Le navire Kharg en 2012.
Le navire Kharg en 2012. - AFP

La Marine iranienne a annoncé mercredi le naufrage d’un navire ravitailleur en mer d’Oman après des heures de lutte contre un incendie qui s’était déclaré à bord mardi.

L’équipage de ce bâtiment, le Kharg, a pu être évacué avant que le navire ne sombre, au large du port de Jask, dans le Sud de l’Iran, indique un communiqué de la Marine.

Le feu est parti de l"un des systèmes» du navire, ajoute le texte, sans plus de précisions.

Les secours ont lutté «pendant 20 heures» après que les marins eurent été évacué vers la côte, «mais compte tenu de la propagation de l’incendie, la mission de sauvetage du Kharg a échoué et le navire a coulé près de Jask», écrit la Marine.

Le texte ajoute que le bâtiment, en service depuis plusieurs décennies, avait effectué ces jours-ci une «mission d’entraînement» dans les eaux internationales.

Des précédents

En 2020, 19 marins iraniens avaient été tués lors de manoeuvres après qu’un bâtiment de guerre eut été touché par un tir.

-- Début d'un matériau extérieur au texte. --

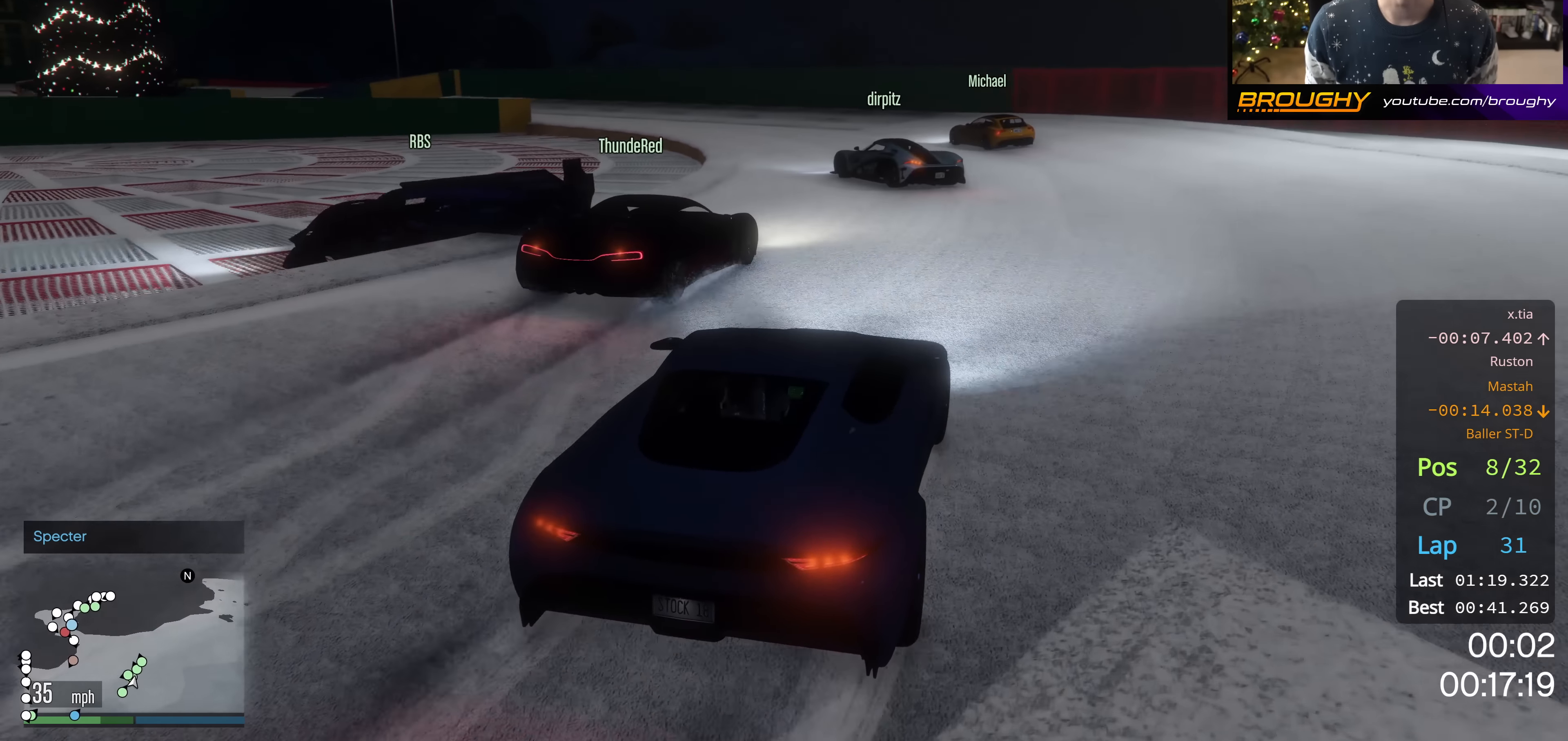
{"buttons": ["R2"], "left_stick": "up-left", "right_stick": "down-left", "events": [[150, "left_stick", "up-left"], [334, "left_stick", "center"], [434, "left_stick", "up-left"]]}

En avril, Téhéran avait annoncé qu’"un navire commercial» iranien, le Saviz, avait été endommagé en mer Rouge par une explosion d’origine indéterminée.

Le New York Times avait lui rapporté que le Saviz avait été visé par une attaque de «représailles» israélienne après «des frappes antérieures de l’Iran contre des navires israéliens».

Le gouvernement iranien a annoncé il y a quelques jours que son projet d’oléoduc à destination de Jask avait été achevé et que du pétrole avait été acheminé via ce pipeline jusqu’à ce port.

Pour l’Iran, le but est d’exporter du pétrole à partir de Jask ce qui ferait gagner quelques jours de navigation par rapport au port pétrolier de Kharg, dans le Golfe, et permettrait aux navires-citernes d’éviter le détroit d’Ormuz, au coeur de vives tensions stratégiques entre l’Iran et les Etats-Unis, dont les navires de guerre sont présents en force dans la région.

Compte tenu des sanctions américaines contre l’Iran mises en place sous la présidence de Donald Trump (janvier 2017 - janvier 2021) en vue de tarir les exportations pétrolière de la République islamique, Téhéran est particulièrement discrète sur ses expéditions de brut à destination des quelques rares clients qui osent encore lui en acheter.